*DESCRIPTION OF THE TASK:* Rewrite the listing below, replacing "lens line" with "calibration line" and changing nothing else. Leave the pictures out of your answer.

*SUPPLIED MATERIAL:*
▬▬▬
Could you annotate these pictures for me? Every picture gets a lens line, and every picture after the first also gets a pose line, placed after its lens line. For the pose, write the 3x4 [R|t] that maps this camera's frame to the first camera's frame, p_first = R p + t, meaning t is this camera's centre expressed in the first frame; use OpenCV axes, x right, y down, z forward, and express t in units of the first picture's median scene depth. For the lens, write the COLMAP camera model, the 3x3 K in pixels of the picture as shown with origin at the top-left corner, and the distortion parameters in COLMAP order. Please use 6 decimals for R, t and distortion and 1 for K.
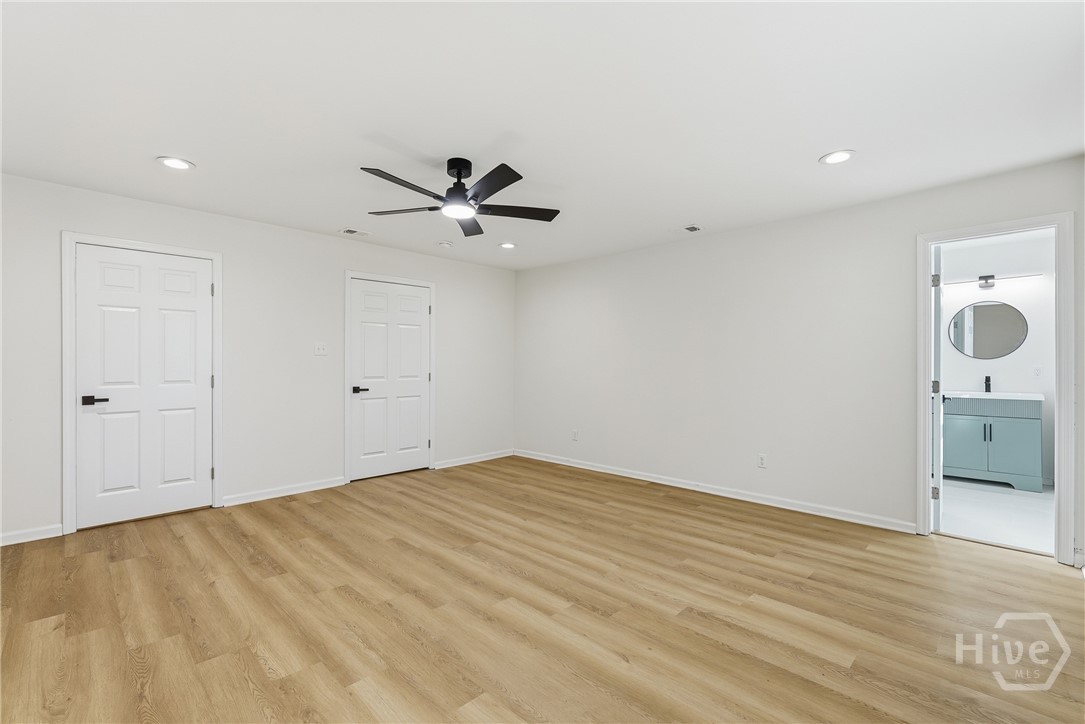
lens RADIAL K [[490.0, 0, 540.0], [0, 490.0, 364.2], [0, 0, 1]] dist [0.000635, 0.000083]
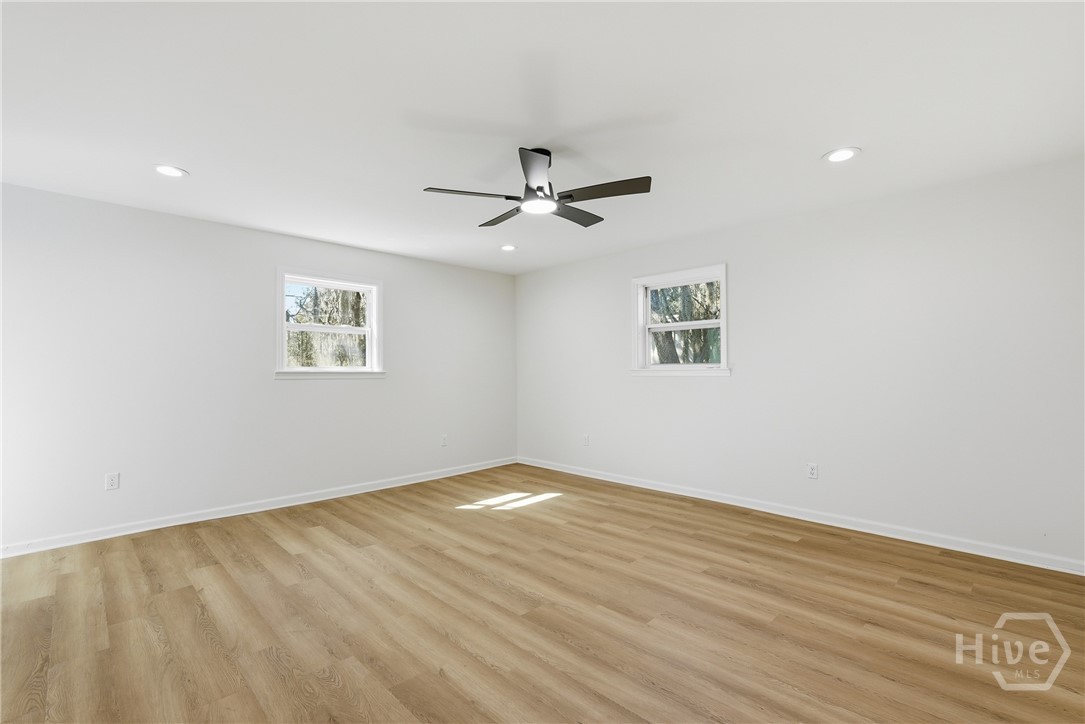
lens RADIAL K [[490.0, 0, 544.9], [0, 490.0, 366.0], [0, 0, 1]] dist [0.000635, 0.000083]
pose [[-0.999994, 0.003334, -0.000341, -0.181174], [0.003338, 0.999909, -0.013102, 0.003686], [0.000297, -0.013103, -0.999914, 1.964348]]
▬▬▬
*ANSWER TO THE EXERCISE:*
Could you annotate these pictures for me? Every picture gets a calibration line, and every picture after the first also gets a pose line, placed after its calibration line. For the pose, write the 3x4 [R|t] that maps this camera's frame to the first camera's frame, p_first = R p + t, meaning t is this camera's centre expressed in the first frame; use OpenCV axes, x right, y down, z forward, and express t in units of the first picture's median scene depth. For the lens, write the COLMAP camera model, the 3x3 K in pixels of the picture as shown with origin at the top-left corner, and the distortion parameters in COLMAP order. Please use 6 decimals for R, t and distortion and 1 for K.
lens RADIAL K [[490.0, 0, 540.0], [0, 490.0, 364.2], [0, 0, 1]] dist [0.000635, 0.000083]
lens RADIAL K [[490.0, 0, 544.9], [0, 490.0, 366.0], [0, 0, 1]] dist [0.000635, 0.000083]
pose [[-0.999994, 0.003334, -0.000341, -0.181174], [0.003338, 0.999909, -0.013102, 0.003686], [0.000297, -0.013103, -0.999914, 1.964348]]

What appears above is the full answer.